Devant la pression accrue sur le gaz naturel liquéfié (GNL) qatari, lequel représente plus de 33% des importations italiennes, l’Italie compte jeter son dévolu sur l’Algérie, qui est selon la formule consacrée, un « fournisseur fiable et stable».
Ainsi et le selon le média italien Nova, la chef du gouvernement italien, Mme Giorgia Meloni, s’est réunie le 2 mars 2026 avec les principaux dirigeants des compagnies italiennes des hydrocarbures, notamment ENI et la Snam, afin de trouver une solution pérenne et viable afin de garantir l’approvisionnement de l’Italie en GNL. Selon la même source, les différents acteurs énergétiques italiens se sont unanimement accordés sur l’Algérie.
Le Transmed, un gazoduc salvateur
En effet, l’Italie mise principalement sur le gazoduc transméditerranéen (Transmed), l’un des plus grands d’Afrique, lequel s’étend sur 2 475 km, transportant le gaz de l’Algérie vers l’Italie via la Tunisie et la Sicile. Avec une construction commençant en 1978 et une mise en service en 1983, Transmed est le plus long réseau international de gazoducs au monde, avec une capacité de 110 millions de mètres cubes par jour, mais n’en transportant que 60 millions de mètres cubes.
De plus, l’Algérie et l’Italie ont ces dernières années, fortement consolidé leur coopération économique et énergétique, le tout à la faveur de relations diplomatiques au beau fixe entre les deux pays. D’ailleurs, et lors de sa derrière visite effectuée à Alger, le ministre italien des Affaires étrangères, Antonio Tajani, a énormément insisté sur la «coopération énergétique» entre les deux pays. Les derniers chiffres des importations par l’Italie en gaz algérien, démontrent on ne peut mieux cette dynamique entre les deux pays.
l’Algérie un partenaire fiable
Par ailleurs et selon les chiffres publiés récemment par l’agence italienne «Nova News », laquelle cite le dernier rapport Forum des pays exportateurs de gaz (GECF), basé sur des données fournies par la principale entreprise italienne de transport de gaz naturel(Snam), les importations par l’Italie du gaz naturel algérien, ont «bondi» de 31% ces deux premiers mois de 2025, comparativement à la même période de l’année précédente.

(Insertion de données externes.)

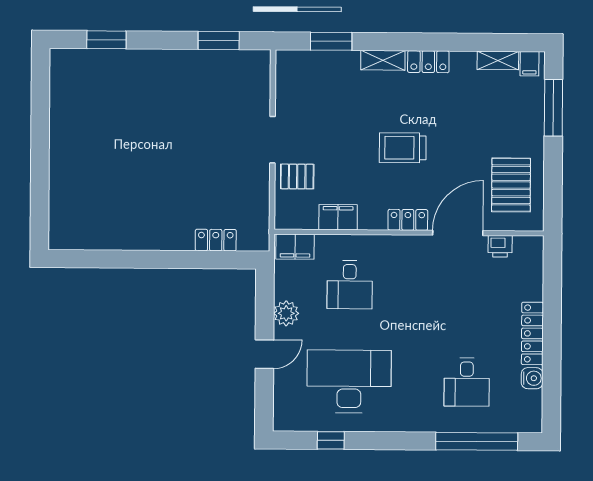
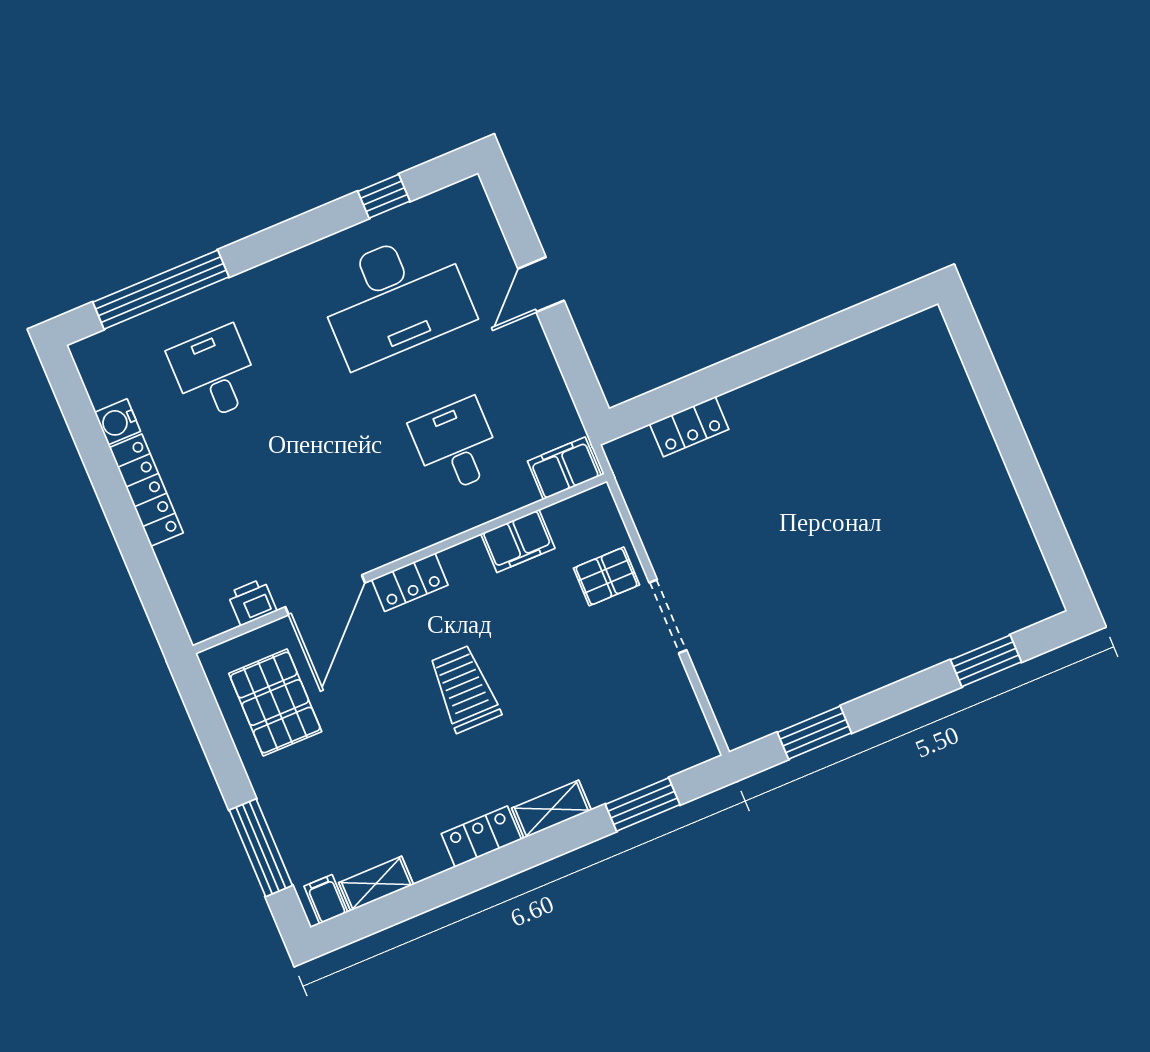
trolley: (403, 148) -> (464, 689), turned -90
plant: (286, 313) -> (534, 361), removed

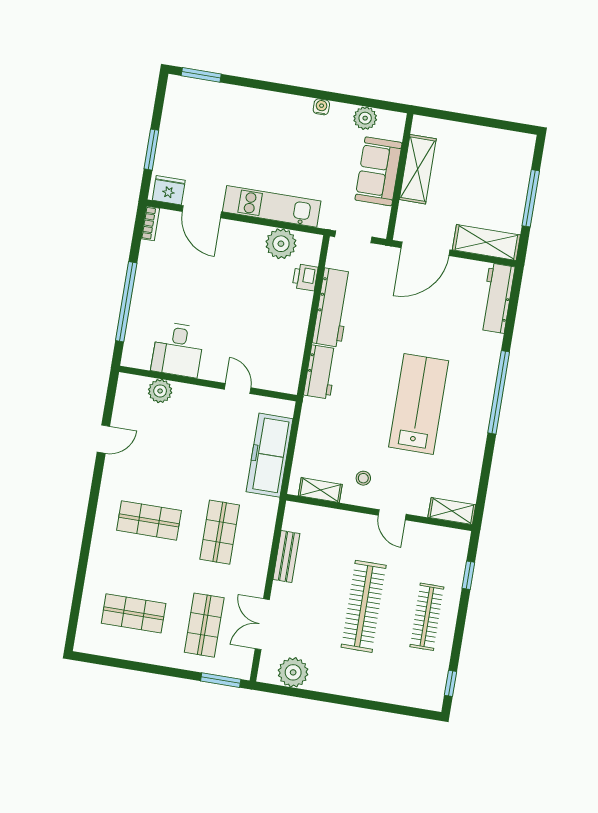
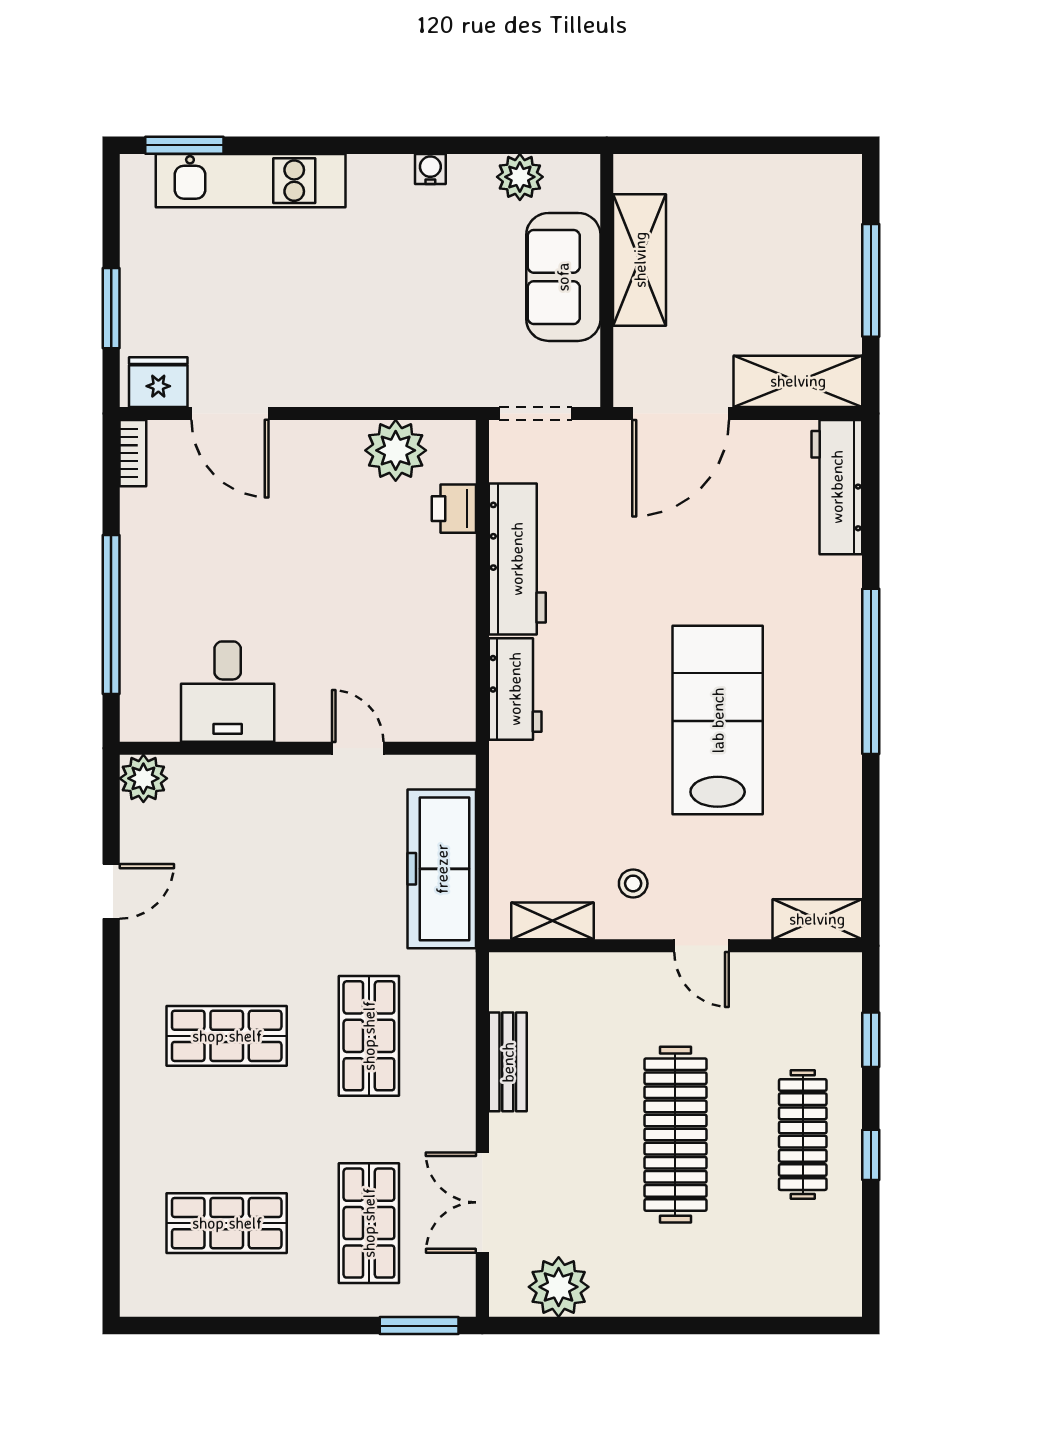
kitchen unit: (272, 206) -> (251, 181), moved, turned 180
plant: (160, 391) -> (143, 778), moved
window: (451, 683) -> (871, 1155), moved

Cette augmentation, explique la même source, est principalement due à «une demande accrue des secteurs résidentiel, de la production d’électricité et industriel. En particulier, le secteur résidentiel a vu sa consommation de gaz augmenter de 11 % par rapport à février 2024, atteignant 4 milliards de mètres cubes». L’Algérie, qui possède les dixièmes plus grandes réserves de gaz naturel au monde, renforce ainsi sa position sur le marché européen.